Spätestens seit meinem zweiten Lokalparteitag konnte ich das Schlagwort
kaum noch ernst nehmen. Ich saß in der „Jägerklause“, jener schrammeligen
Eckkneipe, in die der Piraten-Hype ein halbes Jahr zuvor sogar einen
New-York-Times-Reporter getrieben hatte, musterte die Geweihe und Tierfelle
an den dunkelrot getünchten Wänden. Meine Familie war an den Badesee
gefahren. Und ich? Wartete. Es war kaum jemand da. Außer mir und zwei
Dutzend anderen.
Die Versammlung war nicht beschlussfähig. Konnte das sein? Genau so war es
auch zwölf Wochen zuvor beim ersten Bezirksparteitag in einem Kreuzberger
Sportlerheim gewesen. Damals hatte ich die geringe Beteiligung noch für
eine unerfreuliche Ausnahme gehalten. Daran glaubte ich nun nicht mehr.
## Und dann: endlich mitmachen
Die Piraten hatten mich mit großen Versprechen gelockt: Egal ob
Bundesvorsitzender oder Neupiratin wie ich - jedes Mitglied könne sich vom
ersten Tag an in die Parteiarbeit einbringen. Oder, wie es die Partei-Ikone
Marina Weisband in ihrer Zeit als Politische Geschäftsführerin formuliert
hatte: Bei den Piraten funktioniere Einflussnahme andersrum. „In dieser
Partei schläft man sich nach unten.“ Ja, wirklich? In den Sommerferien nahm
ich sie beim Wort. Wenn tatsächlich alle Piraten auf Augenhöhe mitmachen
dürften, wieso sollte nicht auch ich als Neuling meine Ideen zum Programm
der Piraten für die Bundestagswahl beisteuern?
Meine Idee: eine Elterngeldreform, die mehr Männer motiviert, eine Auszeit
für die Familie zu nehmen. Im Garten meiner Eltern setzte ich mich an den
Laptop. An einem Mittwochnachmittag am Gartentisch einfach mal ein paar
Passagen für ein Bundestagswahlprogramm zu entwerfen - was für ein irres
Gefühl. Gut zwei Stunden später mailte ich, ohne lange nachzudenken, aus
dem Garten heraus meinen Programmantrag „Echte Wahlfreiheit für Familien“
herum und bat andere Piraten um ihr Feedback. Das bekam ich - sogar mehr
als erhofft.
Gab es sie also doch, diese „Schwarmintelligenz“, von der die Partei
angeblich so viel profitierte? Lena und Andreas, eine Philosophie-Studentin
und ein Mathematiker, boten mir an, mit mir die Initiative fürs
Wahlprogramm durchzugehen. Im schummrigen Licht der Laternen saßen wir vor
einem Kreuzberger Eckcafé an unseren Laptops und arbeiteten - dank Wlan und
„Piratenpad“ alle gleichzeitig an dem Antrag. Die Atmosphäre war
respektvoll und konstruktiv, der Ton locker und herzlich. Lena und Andreas
widersprachen so ziemlich allen Piraten-Klischees.

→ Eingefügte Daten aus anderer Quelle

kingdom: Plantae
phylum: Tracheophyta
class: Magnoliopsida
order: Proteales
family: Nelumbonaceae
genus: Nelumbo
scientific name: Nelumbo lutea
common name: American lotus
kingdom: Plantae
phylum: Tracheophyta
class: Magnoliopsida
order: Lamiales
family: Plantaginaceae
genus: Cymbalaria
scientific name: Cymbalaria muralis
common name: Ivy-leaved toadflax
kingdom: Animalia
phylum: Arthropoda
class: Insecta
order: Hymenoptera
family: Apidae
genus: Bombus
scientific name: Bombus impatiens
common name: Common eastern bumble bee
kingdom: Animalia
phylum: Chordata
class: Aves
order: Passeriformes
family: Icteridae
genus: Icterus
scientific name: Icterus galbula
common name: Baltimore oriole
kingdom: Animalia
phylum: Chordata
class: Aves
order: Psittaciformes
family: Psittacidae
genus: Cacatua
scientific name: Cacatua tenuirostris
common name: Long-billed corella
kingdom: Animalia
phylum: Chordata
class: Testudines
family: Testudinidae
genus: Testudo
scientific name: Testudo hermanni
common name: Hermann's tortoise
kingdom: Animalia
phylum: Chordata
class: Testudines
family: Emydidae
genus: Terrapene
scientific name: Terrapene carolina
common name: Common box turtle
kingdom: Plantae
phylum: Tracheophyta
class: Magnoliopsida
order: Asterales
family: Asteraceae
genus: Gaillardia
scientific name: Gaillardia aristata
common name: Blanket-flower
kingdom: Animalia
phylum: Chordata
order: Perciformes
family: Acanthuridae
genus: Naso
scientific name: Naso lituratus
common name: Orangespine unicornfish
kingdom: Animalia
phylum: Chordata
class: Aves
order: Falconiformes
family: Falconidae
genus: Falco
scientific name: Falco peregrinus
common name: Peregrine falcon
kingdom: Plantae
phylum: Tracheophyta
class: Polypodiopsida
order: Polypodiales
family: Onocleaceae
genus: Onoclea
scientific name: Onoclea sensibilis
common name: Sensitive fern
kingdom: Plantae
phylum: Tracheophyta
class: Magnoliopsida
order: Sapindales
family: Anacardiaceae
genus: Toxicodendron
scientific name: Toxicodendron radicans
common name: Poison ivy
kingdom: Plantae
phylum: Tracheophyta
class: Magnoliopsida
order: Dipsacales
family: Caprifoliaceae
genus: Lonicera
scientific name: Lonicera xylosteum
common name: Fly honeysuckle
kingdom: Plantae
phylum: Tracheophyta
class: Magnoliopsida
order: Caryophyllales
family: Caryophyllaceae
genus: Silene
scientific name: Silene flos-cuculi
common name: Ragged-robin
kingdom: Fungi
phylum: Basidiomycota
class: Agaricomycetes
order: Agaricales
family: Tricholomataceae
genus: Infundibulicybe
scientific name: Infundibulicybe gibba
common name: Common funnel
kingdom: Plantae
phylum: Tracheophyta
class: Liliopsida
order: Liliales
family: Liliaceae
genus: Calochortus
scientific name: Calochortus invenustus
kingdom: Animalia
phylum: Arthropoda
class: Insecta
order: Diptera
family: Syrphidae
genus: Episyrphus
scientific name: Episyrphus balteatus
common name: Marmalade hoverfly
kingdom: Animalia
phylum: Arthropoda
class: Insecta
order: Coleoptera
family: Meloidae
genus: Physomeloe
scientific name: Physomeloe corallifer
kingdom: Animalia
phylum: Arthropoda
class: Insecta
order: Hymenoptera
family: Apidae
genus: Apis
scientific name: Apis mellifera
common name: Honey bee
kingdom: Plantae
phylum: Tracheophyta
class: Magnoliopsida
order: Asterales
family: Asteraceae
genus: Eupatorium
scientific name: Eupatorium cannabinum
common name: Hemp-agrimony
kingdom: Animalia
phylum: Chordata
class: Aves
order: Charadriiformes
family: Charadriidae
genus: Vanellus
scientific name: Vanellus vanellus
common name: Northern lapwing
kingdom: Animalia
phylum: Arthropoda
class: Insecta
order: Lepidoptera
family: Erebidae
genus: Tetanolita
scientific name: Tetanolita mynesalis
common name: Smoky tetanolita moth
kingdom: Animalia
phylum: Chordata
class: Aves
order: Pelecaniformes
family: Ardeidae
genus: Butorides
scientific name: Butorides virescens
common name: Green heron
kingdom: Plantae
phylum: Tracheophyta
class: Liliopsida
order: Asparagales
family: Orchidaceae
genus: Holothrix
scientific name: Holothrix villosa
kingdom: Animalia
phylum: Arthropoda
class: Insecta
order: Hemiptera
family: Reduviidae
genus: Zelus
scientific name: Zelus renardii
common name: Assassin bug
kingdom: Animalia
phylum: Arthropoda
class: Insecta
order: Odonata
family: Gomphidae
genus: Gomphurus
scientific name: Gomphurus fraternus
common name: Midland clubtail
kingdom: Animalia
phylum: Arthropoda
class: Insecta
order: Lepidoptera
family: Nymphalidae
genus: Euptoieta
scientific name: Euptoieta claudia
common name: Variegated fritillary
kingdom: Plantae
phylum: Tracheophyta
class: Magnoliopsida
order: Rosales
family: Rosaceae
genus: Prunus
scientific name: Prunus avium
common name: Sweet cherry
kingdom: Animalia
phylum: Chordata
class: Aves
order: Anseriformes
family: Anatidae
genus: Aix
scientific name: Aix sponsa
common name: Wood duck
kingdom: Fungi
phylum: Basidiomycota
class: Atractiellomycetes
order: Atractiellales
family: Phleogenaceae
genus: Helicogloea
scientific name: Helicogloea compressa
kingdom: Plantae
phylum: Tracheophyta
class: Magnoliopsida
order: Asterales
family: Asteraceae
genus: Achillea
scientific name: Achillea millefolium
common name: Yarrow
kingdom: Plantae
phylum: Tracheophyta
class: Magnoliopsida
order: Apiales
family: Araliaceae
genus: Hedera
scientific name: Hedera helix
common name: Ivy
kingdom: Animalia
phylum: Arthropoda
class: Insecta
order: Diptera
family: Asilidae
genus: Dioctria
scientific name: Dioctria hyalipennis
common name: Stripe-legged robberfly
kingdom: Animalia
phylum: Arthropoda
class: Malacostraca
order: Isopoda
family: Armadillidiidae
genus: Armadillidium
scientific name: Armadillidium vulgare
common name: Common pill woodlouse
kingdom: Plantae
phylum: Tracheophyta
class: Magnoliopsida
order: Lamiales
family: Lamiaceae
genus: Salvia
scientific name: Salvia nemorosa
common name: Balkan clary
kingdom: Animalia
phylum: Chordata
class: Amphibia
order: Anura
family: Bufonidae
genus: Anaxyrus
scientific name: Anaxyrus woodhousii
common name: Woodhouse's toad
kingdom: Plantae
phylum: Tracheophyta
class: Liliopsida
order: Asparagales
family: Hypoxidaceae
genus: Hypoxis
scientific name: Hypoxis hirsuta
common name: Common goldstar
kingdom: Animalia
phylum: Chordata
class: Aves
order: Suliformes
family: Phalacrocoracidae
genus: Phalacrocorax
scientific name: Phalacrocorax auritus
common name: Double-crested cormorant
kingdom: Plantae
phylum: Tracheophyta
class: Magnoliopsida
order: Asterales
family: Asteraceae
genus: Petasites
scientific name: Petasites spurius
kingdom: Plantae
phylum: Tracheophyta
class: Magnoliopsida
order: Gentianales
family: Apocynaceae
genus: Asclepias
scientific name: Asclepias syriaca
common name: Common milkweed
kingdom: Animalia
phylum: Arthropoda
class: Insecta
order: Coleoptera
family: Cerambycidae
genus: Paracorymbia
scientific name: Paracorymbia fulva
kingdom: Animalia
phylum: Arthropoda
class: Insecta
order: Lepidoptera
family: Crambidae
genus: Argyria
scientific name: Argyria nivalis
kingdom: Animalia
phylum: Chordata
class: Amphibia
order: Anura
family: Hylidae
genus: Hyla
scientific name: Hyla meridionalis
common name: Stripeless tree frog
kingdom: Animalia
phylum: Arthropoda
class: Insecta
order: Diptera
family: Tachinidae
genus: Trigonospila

Es ging auf Mitternacht zu, im „Pad“ stand jetzt ein neues
Elterngeldmodell. Auf jeden Fall war dies der produktivste Abend seit
meinem Parteieintritt. Mit diesem Entwurf könnten wir auch die Abstimmung
im Liquid Feedback gewinnen. Da war ich mir sicher. Es kam anders. Anfang
Oktober wurde unser Elterngeldmodell in Liquid Feedback knapp überstimmt.
Ich hatte mir geschworen: Sollten die Piraten dieses Papier besser finden
als unseres, dann hätten wir ein Problem! Und nun?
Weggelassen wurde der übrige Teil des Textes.